Others will prefer an inside view analysis which focuses on the chance that higher IQs will better enable us to handle risks of superintelligent software. Hanson’s analysis implies we should treat that as an unlikely scenario, but doesn’t say what we should do about modest probabilities of huge risks.

Another way that Hanson’s assumptions could be partly wrong is if tweaking the intelligence of emulated Bonobos produces super-human entities. That seems to only require small changes to his assumptions about how tweakable human-like brains are. But such a scenario is likely harder to analyze than Hanson’s scenario, and it probably makes more sense to understand Hanson’s scenario first.

Wealth

Wages in this scenario are somewhat close to subsistence levels. Ems have some ability to restrain wage competition, but less than they want. Does that mean wages are 50% above subsistence levels, or 1%? Hanson hints at the former. The difference feels important to me. I’m concerned that sound-bite versions of book will obscure the difference.
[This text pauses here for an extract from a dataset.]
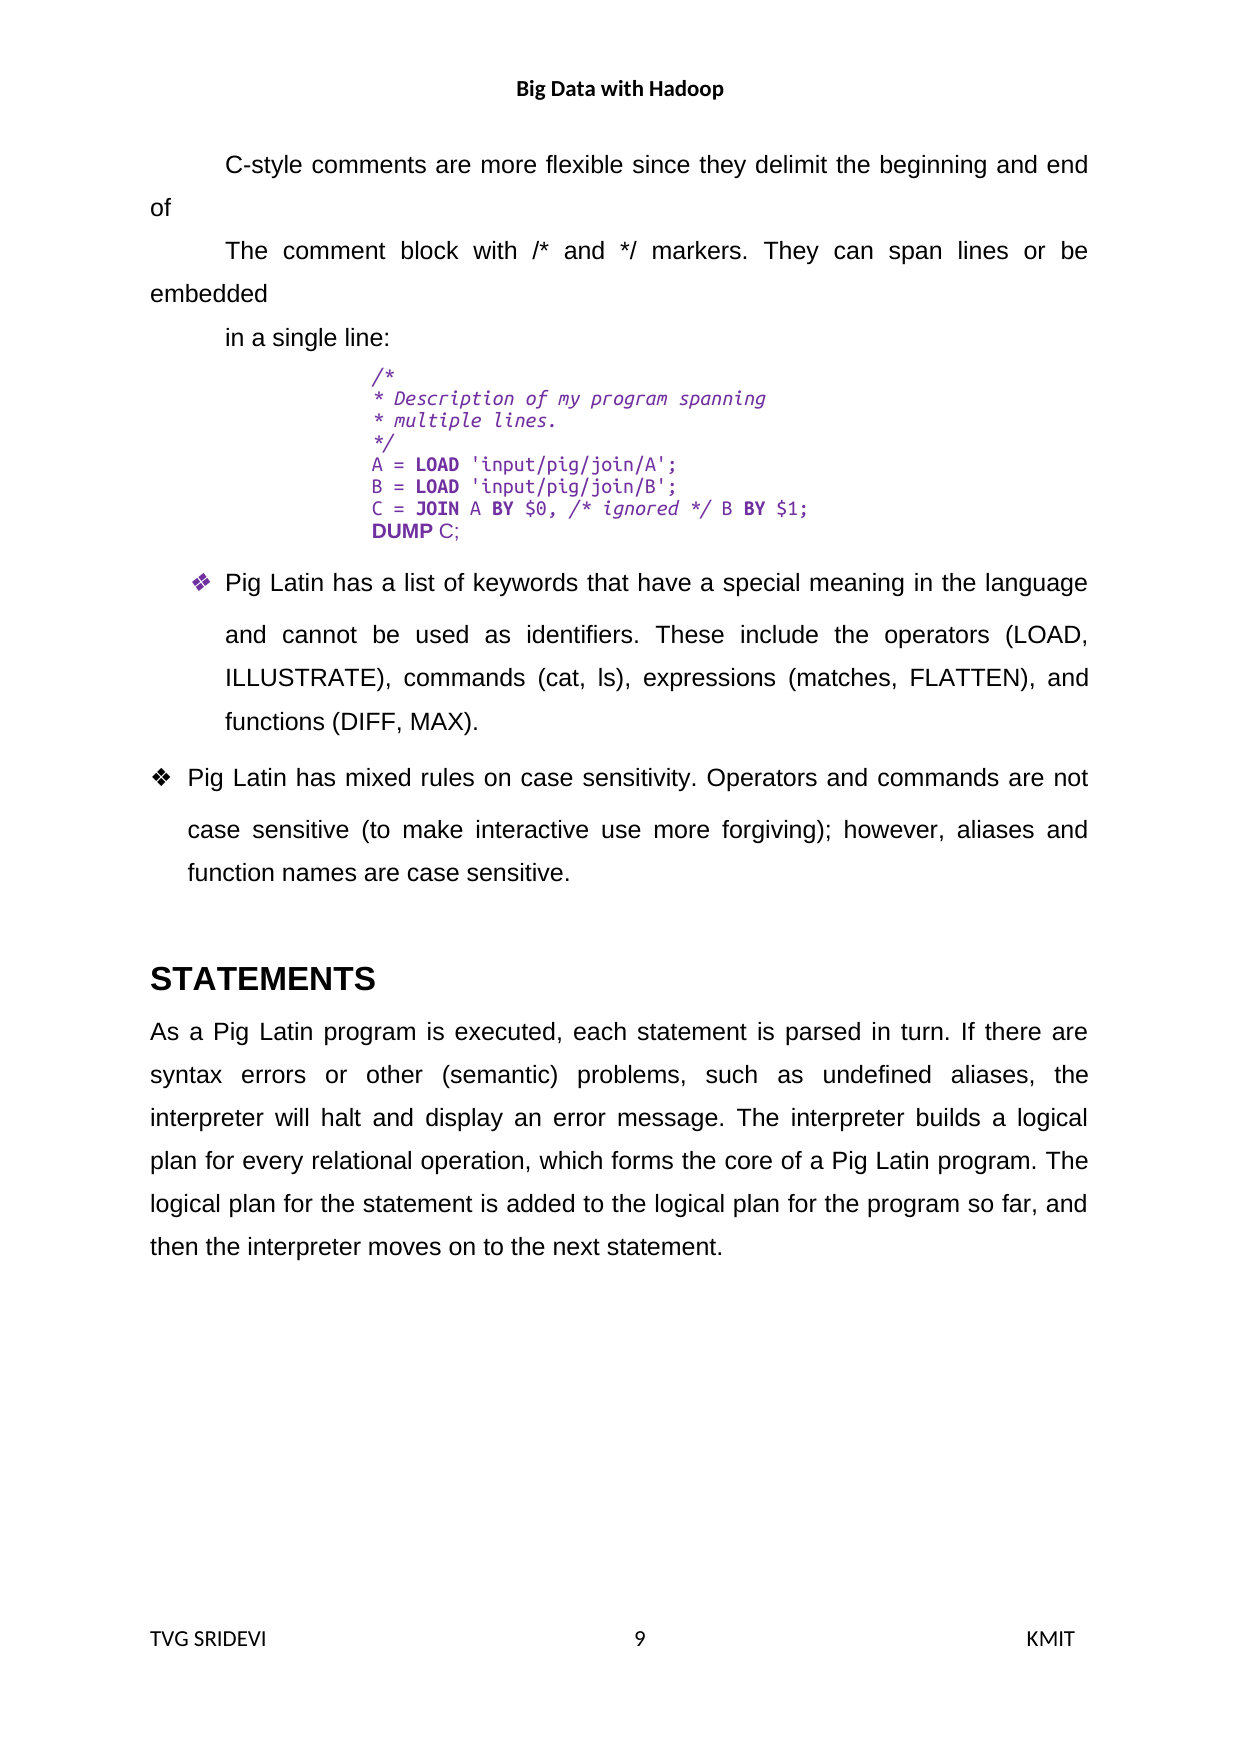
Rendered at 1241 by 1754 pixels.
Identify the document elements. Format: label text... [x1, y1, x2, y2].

Hanson claims that “wealth per em will fall greatly”. It would be possible to construct a measure by which ems are less wealthy than humans are today. But I expect it will be at least as plausible to use a measure under which ems are rich compared to humans of today, but have high living expenses. I don’t believe there’s any objective unit of value that will falsify one of those perspectives [1].

Style / Organization

The style is more like a reference book than a story or an attempt to persuade us of one big conclusion. Most chapters (except for a few at the start and end) can be read in any order. If the section on physics causes you to doubt whether the book matters, skip to chapter 12 (labor), and return to the physics section later.

The style is very concise. Hanson rarely repeats a point, so understanding him requires more careful attention than with most authors.
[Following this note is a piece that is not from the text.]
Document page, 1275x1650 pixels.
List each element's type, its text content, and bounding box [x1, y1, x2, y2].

It’s odd that the future of democracy gets less than twice as much space as the future of swearing. I’d have preferred that Hanson cut out a few of his less important predictions, to make room for occasional restatements of important ideas.

Many little-known results that are mentioned in the book are relevant to the present, such as: how the pitch of our voice affects how people perceive us, how vacations affect productivity, and how bacteria can affect fluid viscosity.

I was often tempted to say that Hanson sounds overconfident, but he is clearly better than most authors at admitting appropriate degrees of uncertainty. If he devoted much more space to caveats, I’d probably get annoyed at the repetition. So it’s hard to say whether he could have done any better.

Conclusion

Even if we should expect a much less than 50% chance of Hanson’s scenario becoming real, it seems quite valuable to think about how comfortable we should be with it and how we could improve on it.

Footnote

[1] – The difference matters only in one paragraph, where Hanson discusses whether ems deserve charity more than do humans living today. Hanson sounds like he’s claiming ems deserve our charity because they’re poor. Most ems in this scenario are comfortable enough for this to seem wrong.

Hanson might also be hinting that our charity would be effective at increasing the number of happy ems, and that basic utilitarianism says that’s preferable to what we can do by donating to today’s poor. That argument deserves more respect and more detailed analysis.